* [The task] Throughout the records below, find each line holding "account" and copy it.

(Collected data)
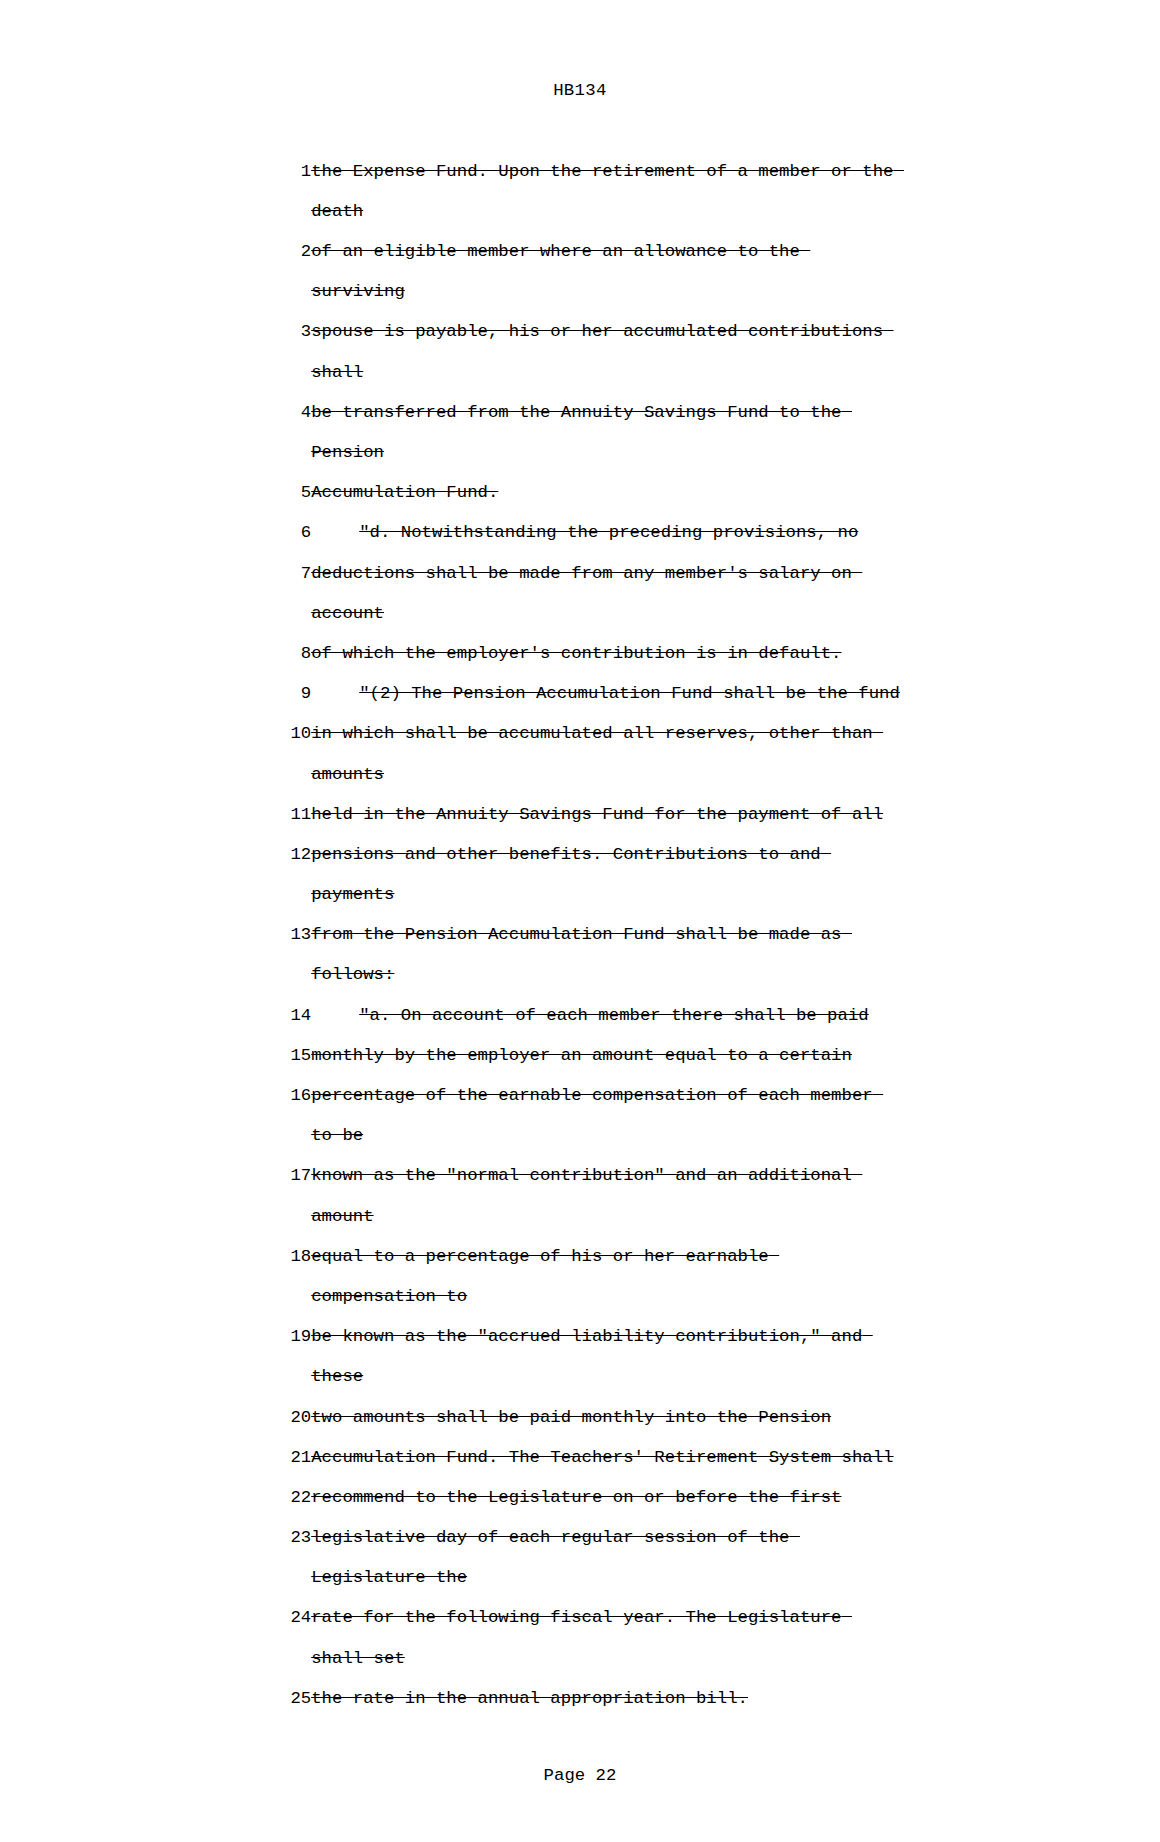HB134
| 1 | the Expense Fund. Upon the retirement of a member or the death |
| 2 | of an eligible member where an allowance to the surviving |
| 3 | spouse is payable, his or her accumulated contributions shall |
| 4 | be transferred from the Annuity Savings Fund to the Pension |
| 5 | Accumulation Fund. |
| 6 | "d. Notwithstanding the preceding provisions, no |
| 7 | deductions shall be made from any member's salary on account |
| 8 | of which the employer's contribution is in default. |
| 9 | "(2) The Pension Accumulation Fund shall be the fund |
| 10 | in which shall be accumulated all reserves, other than amounts |
| 11 | held in the Annuity Savings Fund for the payment of all |
| 12 | pensions and other benefits. Contributions to and payments |
| 13 | from the Pension Accumulation Fund shall be made as follows: |
| 14 | "a. On account of each member there shall be paid |
| 15 | monthly by the employer an amount equal to a certain |
| 16 | percentage of the earnable compensation of each member to be |
| 17 | known as the "normal contribution" and an additional amount |
| 18 | equal to a percentage of his or her earnable compensation to |
| 19 | be known as the "accrued liability contribution," and these |
| 20 | two amounts shall be paid monthly into the Pension |
| 21 | Accumulation Fund. The Teachers' Retirement System shall |
| 22 | recommend to the Legislature on or before the first |
| 23 | legislative day of each regular session of the Legislature the |
| 24 | rate for the following fiscal year. The Legislature shall set |
| 25 | the rate in the annual appropriation bill. |
Page 22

* [Output of the exercise]
| 7 | deductions shall be made from any member's salary on account |
| 14 | "a. On account of each member there shall be paid |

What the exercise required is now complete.